Jetzt reite doch nicht so heftig auf dem Wort "Anerkennung" herum. Profilneurotiker würden schon feiern, könnten sie sich damit schmücken von der WHO als "relevanter Akteur" der Mobilfunkdebatte gesehen zu werden. Mutmaßlich werden die üblichen Verdächtigen auch alles dransetzen, damit sie von der WHO auf gar keinen Fall übersehen werden.
Da gehe ich weitgehend mit. Allerdings würde ich den letzten Satz als Prognose kennzeichnen und nicht als Tatsache.
Der Auftrag der WHA (World Health Assembly) lautet, eine "global mapping of relevant actors and initiatives" vorzunehmen. Das klingt nach einem Prozess, bei dem zunächst einmal ermittelt werden muss, wer auf dem Gebiet "Radiation and Health" weltweit überhaupt aktiv ist.
Es wäre deshalb nicht überraschend, wenn manche Organisationen versuchten, dabei wahrgenommen zu werden. Gerade kleinere NGOs leben oft davon, ihre Sichtbarkeit zu erhöhen. Sollte die WHO Informationen einholen oder Interessenbekundungen zulassen, dürften einige Akteure diese Gelegenheit nutzen.
Ob Diagnose-Funk dazugehört, ist Spekulation. Dass Organisationen generell versuchen werden, sich in einem solchen Prozess zu positionieren, erscheint dagegen plausibel.
Ich würde das etwa so formulieren:
Sollte die WHO bei der angekündigten globalen Bestandsaufnahme auch zivilgesellschaftliche Organisationen berücksichtigen, dürfte es etliche Gruppen geben, die Wert darauf legen, als "relevante Akteure" wahrgenommen zu werden. Denn schon diese Einordnung könnte in der Außendarstellung als Ausweis besonderer Bedeutung genutzt werden – auch wenn sie keinerlei Aussage über die wissenschaftliche Qualität ihrer Positionen trifft.

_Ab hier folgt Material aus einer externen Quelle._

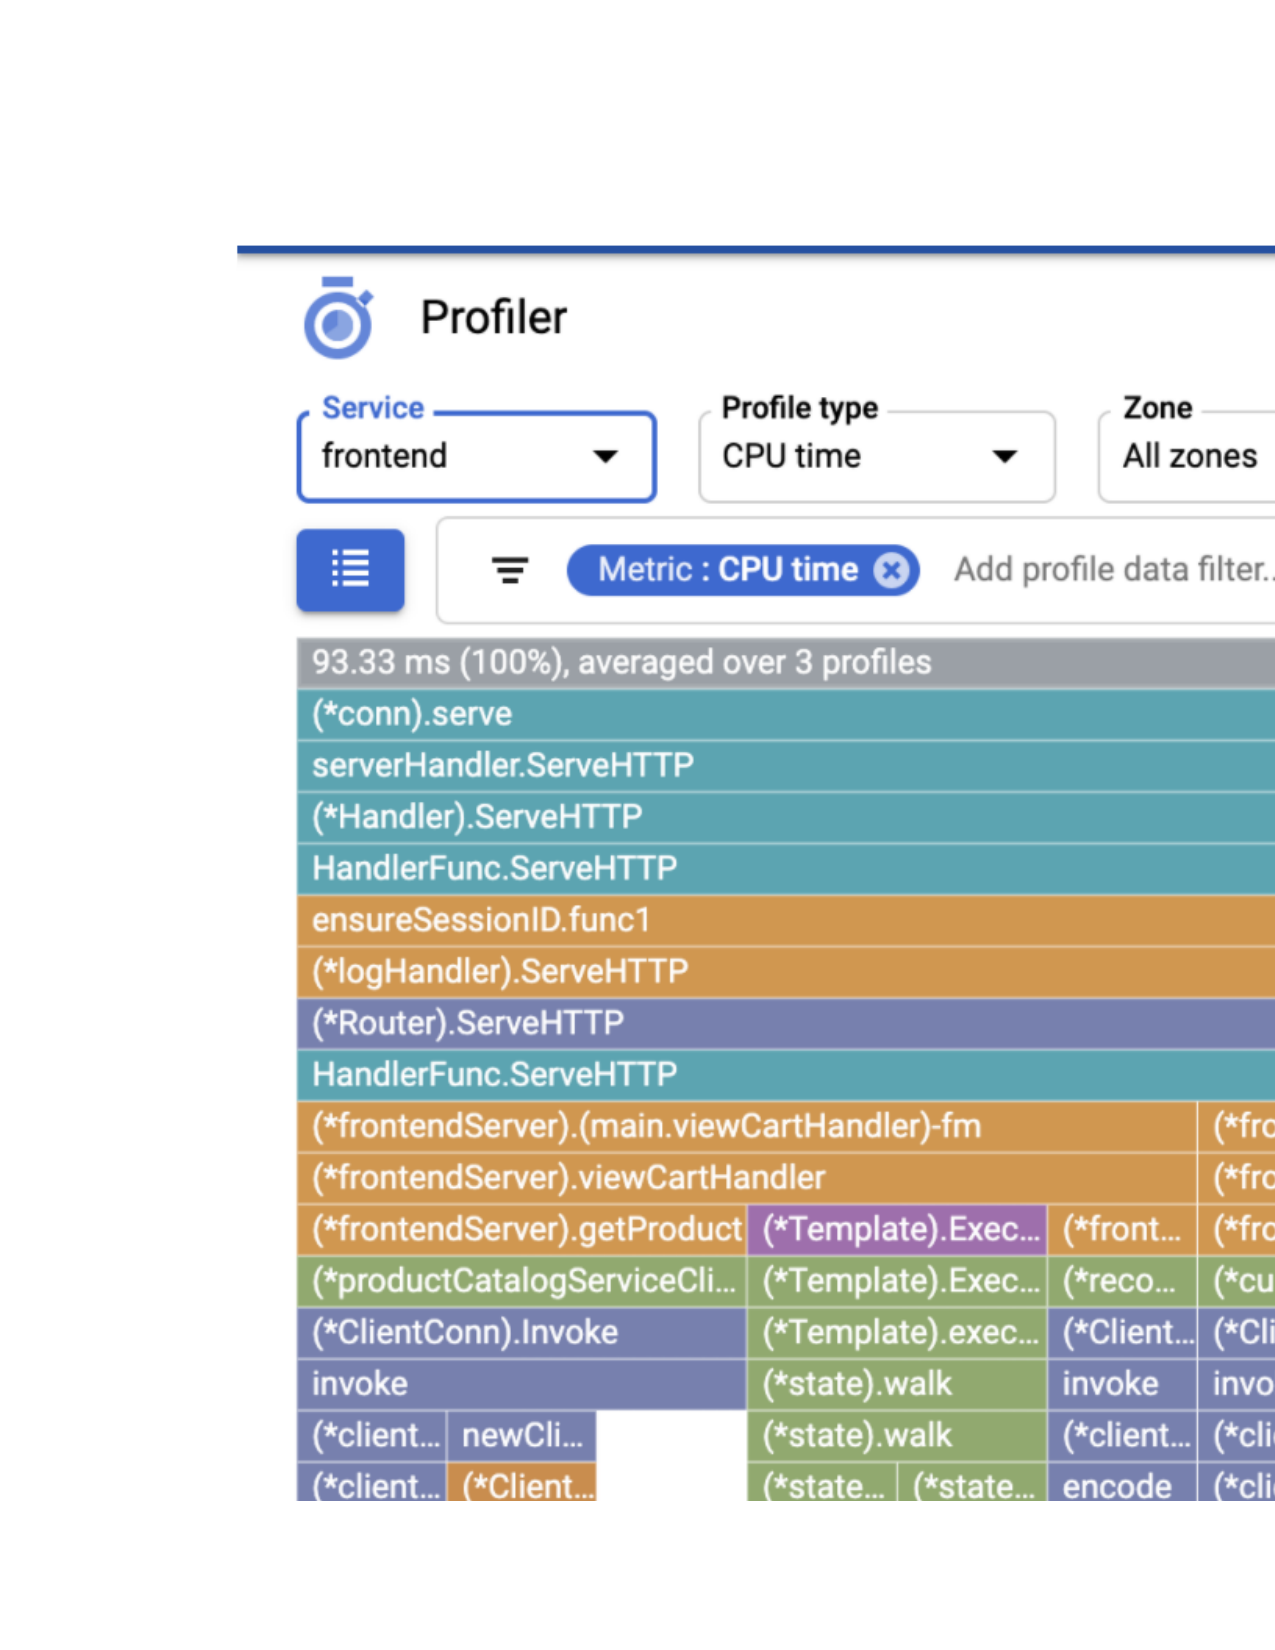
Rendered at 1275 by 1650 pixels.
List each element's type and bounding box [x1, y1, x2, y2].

picture [150, 150, 1275, 1501]
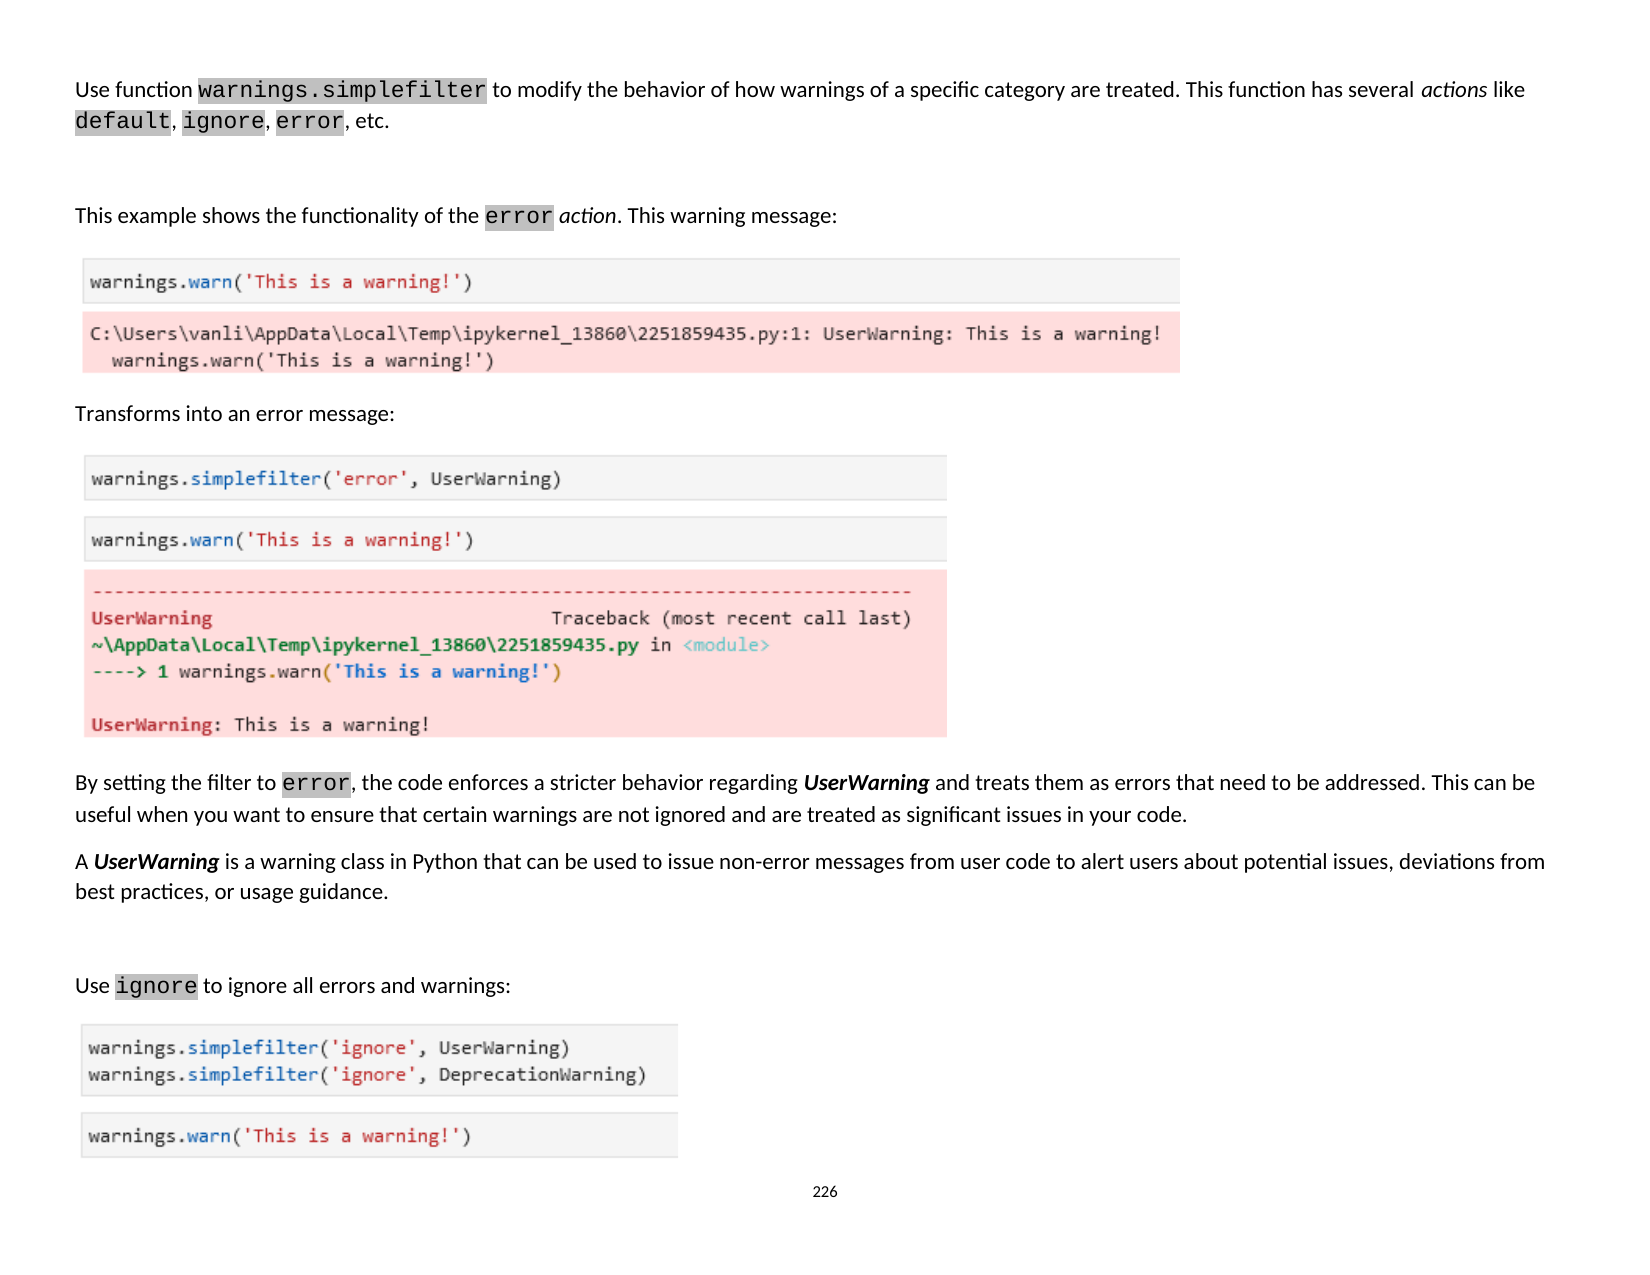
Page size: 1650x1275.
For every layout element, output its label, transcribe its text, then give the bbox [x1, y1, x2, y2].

text A UserWarning is a warning class in Python that can be used to issue non-error messages from user code to alert users about potential issues, deviations from best practices, or usage guidance. [75, 847, 1575, 905]
text By setting the filter to error, the code enforces a stricter behavior regarding UserWarning and treats them as errors that need to be addressed. This can be useful when you want to ensure that certain warnings are not ignored and are treated as significant issues in your code. [75, 768, 1575, 828]
picture [75, 446, 947, 750]
text Use function warnings.simplefilter to modify the behavior of how warnings of a specific category are treated. This function has several actions like default, ignore, error, etc. [75, 75, 1575, 136]
text Transforms into an error message: [75, 399, 1575, 428]
picture [75, 1018, 679, 1166]
text Use ignore to ignore all errors and warnings: [75, 971, 1575, 1000]
text This example shows the functionality of the error action. This warning message: [75, 201, 1575, 231]
picture [75, 249, 1180, 381]
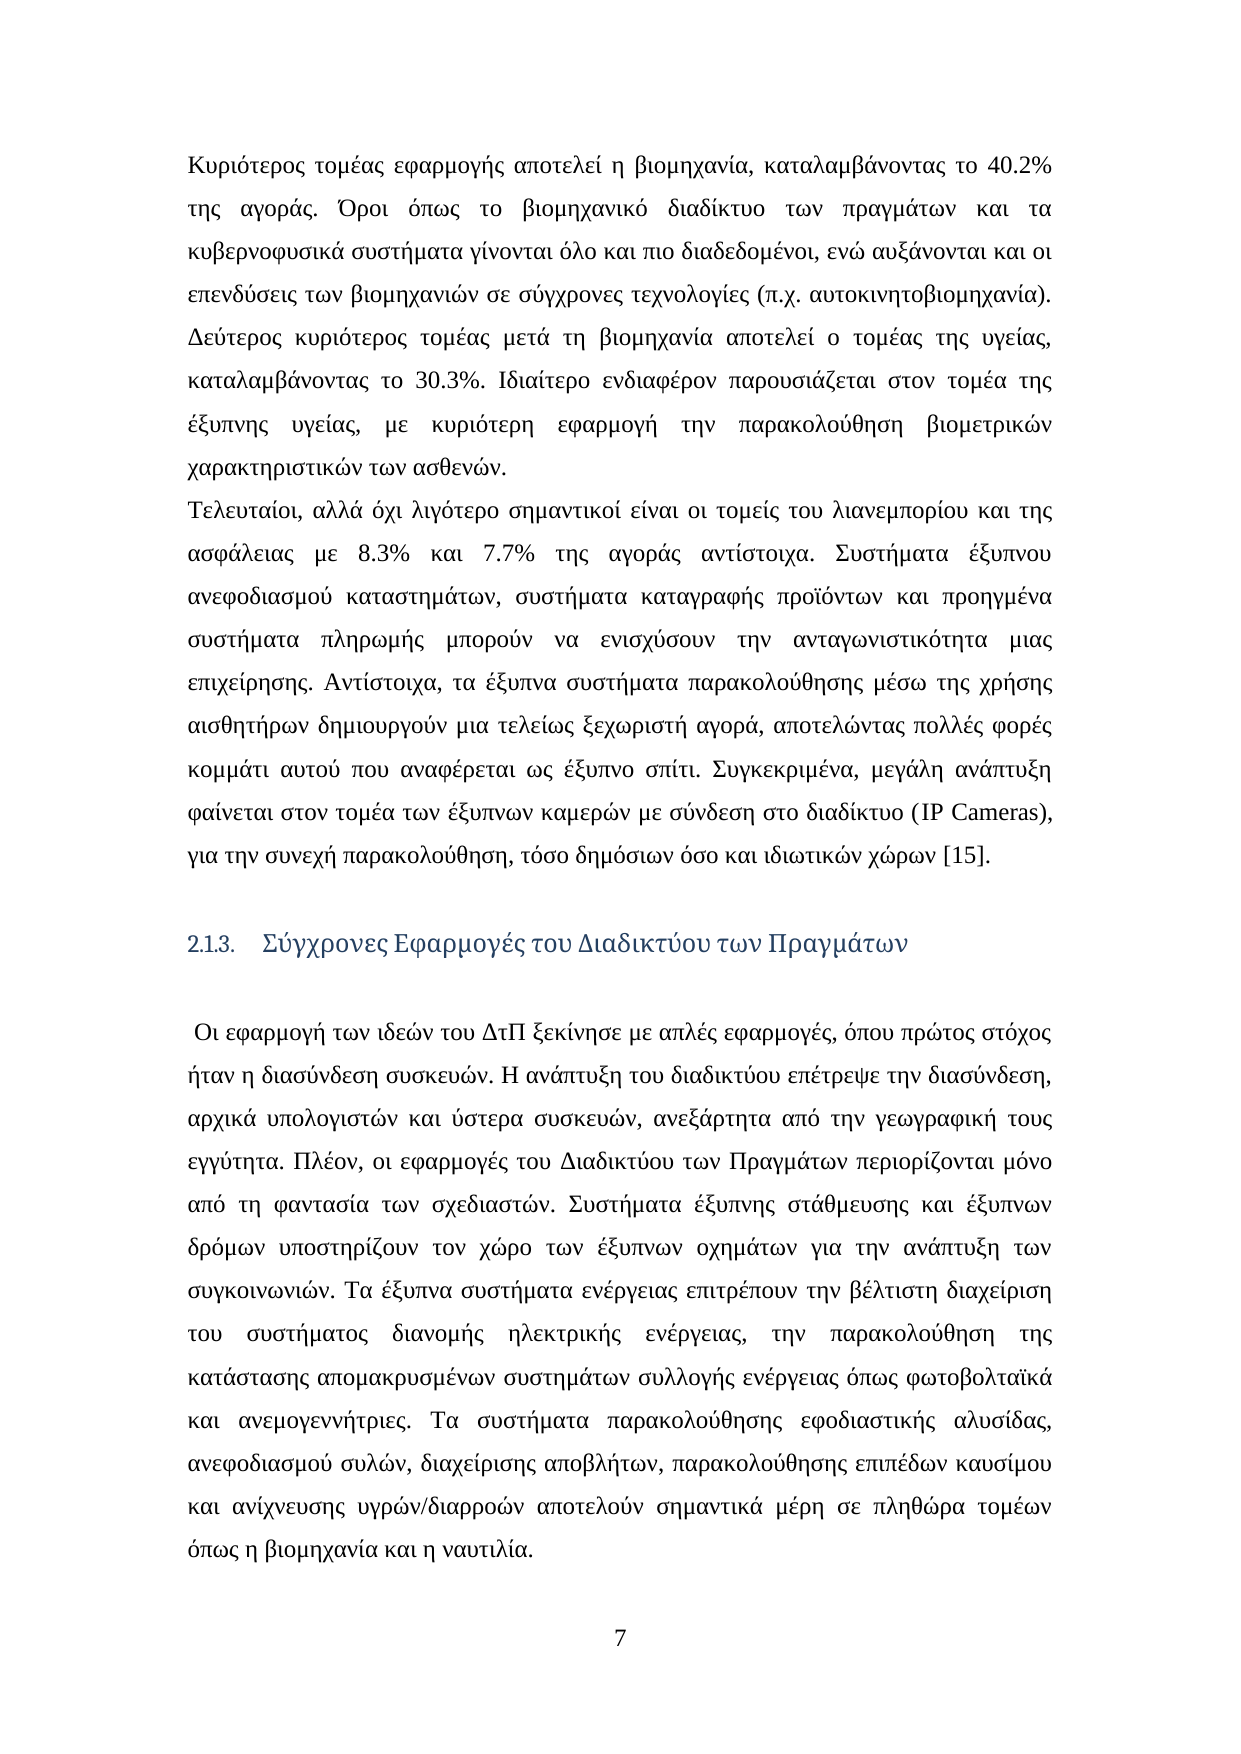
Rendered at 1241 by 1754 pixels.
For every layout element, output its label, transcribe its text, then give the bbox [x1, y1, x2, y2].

Damit triffst du meines Erachtens den Punkt besser als mit einer Diskussion über "Anerkennung". Es geht weniger um einen formalen Status als um den symbolischen Wert, von der WHO überhaupt als relevanter Akteur auf einem bestimmten Feld wahrgenommen zu werden. Genau darin könnte für manche Organisationen der eigentliche PR-Gewinn liegen.